Tarun is a town in Bikapur tehsil, Faizabad district in the Indian state of Uttar Pradesh, India. Tarun is 30 km south of district headquarters Ayodhya city.

Tarun is also a block in Faizabad district. There is a police station in Tarun. Tarun is a part of Goshainganj Vidhan Sabha constituency and Ambedkar Nagar Lok Sabha constituency.

Transport

Road

Tarun is well connected with nearby cities Faizabad, Ayodhya, Sultanpur and Akbarpur.
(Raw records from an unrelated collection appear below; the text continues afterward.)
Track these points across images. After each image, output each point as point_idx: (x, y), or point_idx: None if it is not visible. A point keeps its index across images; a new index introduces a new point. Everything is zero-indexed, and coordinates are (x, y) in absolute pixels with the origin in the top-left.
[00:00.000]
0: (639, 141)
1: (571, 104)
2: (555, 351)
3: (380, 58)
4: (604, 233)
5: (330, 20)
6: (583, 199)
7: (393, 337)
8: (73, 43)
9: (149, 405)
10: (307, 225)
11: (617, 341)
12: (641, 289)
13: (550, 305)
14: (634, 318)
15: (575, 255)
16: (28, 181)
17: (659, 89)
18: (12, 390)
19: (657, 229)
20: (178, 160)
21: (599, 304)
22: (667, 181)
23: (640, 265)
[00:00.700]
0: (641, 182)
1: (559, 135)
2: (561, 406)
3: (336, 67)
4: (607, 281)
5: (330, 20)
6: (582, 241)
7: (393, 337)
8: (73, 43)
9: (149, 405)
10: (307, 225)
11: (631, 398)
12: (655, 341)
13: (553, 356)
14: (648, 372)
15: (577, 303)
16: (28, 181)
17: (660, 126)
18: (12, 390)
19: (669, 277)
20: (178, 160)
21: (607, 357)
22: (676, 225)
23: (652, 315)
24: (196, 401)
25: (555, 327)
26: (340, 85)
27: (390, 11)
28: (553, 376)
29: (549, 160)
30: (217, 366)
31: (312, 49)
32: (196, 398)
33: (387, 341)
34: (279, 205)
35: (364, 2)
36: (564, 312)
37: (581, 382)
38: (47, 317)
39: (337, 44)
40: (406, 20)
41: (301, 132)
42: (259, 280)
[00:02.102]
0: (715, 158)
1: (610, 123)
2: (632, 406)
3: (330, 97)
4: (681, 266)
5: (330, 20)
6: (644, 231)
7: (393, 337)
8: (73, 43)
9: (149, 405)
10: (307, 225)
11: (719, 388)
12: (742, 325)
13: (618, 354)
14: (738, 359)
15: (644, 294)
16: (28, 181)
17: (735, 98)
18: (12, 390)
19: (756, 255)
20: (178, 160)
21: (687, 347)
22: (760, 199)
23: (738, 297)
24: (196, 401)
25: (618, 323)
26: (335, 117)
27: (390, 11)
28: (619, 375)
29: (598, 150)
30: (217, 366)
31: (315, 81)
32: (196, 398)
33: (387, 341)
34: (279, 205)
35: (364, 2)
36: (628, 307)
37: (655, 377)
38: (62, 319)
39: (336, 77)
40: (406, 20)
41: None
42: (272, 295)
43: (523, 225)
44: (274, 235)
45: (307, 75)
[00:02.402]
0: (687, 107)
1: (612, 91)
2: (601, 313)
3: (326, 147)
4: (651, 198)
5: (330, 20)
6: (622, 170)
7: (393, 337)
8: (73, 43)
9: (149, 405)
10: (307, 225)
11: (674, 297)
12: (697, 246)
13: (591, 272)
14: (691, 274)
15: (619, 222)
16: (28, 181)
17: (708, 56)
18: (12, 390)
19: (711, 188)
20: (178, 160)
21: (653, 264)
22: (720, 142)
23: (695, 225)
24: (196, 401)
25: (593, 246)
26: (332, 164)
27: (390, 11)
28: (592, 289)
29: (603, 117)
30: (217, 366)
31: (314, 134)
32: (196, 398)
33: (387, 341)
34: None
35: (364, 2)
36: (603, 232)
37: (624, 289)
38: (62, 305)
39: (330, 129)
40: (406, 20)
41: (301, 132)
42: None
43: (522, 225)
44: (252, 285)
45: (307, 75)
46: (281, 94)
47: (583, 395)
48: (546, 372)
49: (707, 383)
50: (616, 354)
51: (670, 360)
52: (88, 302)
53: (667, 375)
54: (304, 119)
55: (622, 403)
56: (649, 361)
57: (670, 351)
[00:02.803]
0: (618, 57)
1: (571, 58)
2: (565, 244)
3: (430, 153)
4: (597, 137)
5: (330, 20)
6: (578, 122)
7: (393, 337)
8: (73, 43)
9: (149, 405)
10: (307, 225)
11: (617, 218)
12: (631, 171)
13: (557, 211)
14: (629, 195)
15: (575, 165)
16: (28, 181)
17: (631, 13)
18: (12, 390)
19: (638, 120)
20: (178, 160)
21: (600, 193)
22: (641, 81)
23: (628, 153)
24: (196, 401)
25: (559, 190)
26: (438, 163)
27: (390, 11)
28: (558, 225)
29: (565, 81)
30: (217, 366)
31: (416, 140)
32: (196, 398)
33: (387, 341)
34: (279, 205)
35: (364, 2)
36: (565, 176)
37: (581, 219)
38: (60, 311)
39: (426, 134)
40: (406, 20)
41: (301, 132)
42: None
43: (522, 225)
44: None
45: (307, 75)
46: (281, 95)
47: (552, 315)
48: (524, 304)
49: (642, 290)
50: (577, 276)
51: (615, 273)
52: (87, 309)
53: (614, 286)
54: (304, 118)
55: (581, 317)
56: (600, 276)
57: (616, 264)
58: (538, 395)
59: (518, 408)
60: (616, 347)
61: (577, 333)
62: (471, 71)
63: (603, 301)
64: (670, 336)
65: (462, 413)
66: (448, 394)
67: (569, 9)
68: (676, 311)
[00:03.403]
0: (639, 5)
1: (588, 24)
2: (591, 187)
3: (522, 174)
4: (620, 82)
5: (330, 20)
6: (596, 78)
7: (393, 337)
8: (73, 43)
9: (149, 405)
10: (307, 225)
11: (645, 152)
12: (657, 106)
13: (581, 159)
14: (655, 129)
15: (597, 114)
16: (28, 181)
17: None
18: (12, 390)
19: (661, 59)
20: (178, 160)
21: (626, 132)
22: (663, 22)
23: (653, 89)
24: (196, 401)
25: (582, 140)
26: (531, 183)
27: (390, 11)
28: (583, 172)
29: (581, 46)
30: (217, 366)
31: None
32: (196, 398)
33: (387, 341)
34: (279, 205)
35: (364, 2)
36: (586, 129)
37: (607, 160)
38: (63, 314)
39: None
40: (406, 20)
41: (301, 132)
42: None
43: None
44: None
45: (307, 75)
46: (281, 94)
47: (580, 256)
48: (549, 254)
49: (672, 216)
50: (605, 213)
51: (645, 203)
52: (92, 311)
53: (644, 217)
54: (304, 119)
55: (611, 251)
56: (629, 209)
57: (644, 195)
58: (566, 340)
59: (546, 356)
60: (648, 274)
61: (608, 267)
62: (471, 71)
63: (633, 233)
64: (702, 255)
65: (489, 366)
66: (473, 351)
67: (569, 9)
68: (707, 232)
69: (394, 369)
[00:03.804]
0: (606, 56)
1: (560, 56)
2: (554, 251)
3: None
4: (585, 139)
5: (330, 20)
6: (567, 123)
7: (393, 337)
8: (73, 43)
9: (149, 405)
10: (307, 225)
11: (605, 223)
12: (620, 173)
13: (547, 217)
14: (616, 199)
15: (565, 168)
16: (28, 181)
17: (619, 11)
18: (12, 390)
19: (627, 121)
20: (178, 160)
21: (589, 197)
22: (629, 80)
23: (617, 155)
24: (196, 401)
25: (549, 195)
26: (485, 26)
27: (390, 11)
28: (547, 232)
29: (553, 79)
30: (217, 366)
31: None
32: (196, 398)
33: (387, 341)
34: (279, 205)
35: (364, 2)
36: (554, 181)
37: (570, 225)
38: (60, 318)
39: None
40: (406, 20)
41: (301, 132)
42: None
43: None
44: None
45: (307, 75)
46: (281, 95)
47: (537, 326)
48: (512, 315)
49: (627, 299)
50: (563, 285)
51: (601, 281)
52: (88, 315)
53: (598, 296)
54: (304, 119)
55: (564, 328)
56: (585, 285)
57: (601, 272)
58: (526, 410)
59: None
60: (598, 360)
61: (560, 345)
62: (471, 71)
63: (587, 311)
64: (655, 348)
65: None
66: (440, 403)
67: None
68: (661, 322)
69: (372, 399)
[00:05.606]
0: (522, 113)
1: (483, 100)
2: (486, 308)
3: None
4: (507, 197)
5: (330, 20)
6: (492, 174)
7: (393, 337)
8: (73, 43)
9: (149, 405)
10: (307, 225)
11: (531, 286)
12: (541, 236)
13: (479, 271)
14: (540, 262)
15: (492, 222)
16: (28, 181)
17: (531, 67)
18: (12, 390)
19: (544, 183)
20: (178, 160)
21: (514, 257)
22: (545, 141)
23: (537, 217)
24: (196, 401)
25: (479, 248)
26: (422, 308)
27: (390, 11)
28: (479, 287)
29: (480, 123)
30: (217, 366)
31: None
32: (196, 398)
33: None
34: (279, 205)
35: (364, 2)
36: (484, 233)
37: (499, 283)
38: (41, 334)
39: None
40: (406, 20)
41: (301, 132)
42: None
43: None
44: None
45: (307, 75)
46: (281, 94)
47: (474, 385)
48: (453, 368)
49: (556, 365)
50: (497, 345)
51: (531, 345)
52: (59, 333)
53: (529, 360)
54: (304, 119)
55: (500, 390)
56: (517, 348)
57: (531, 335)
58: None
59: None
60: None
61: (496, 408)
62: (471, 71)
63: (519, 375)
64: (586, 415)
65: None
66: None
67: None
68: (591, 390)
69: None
And also Goshainganj, Bikapur, Bhadarsa, Haiderganj, Masodha and Chaure Bazar towns are the nearby towns from Tarun, Ayodhya.

Railway

Goshainganj, Faizabad Junction, Ayodhya Junction and Chaure Bazar are the nearby railway stations from Tarun.

Air

Maryada Purushottam Shri Ram International Airport (Ayodhya) is the nearest airport from Tarun, Ayodhya.

Demographics
 India census, Tarun Bazaar had a population of 15,990. Males constitute 51% of the population and females 49%. Tarun Bazaar has an average literacy rate of 62%, higher than the national average of 59.5%: male literacy is 71%, and female literacy is 52%. In Tarun Bazaar, 17% of the population is under 6 years of age.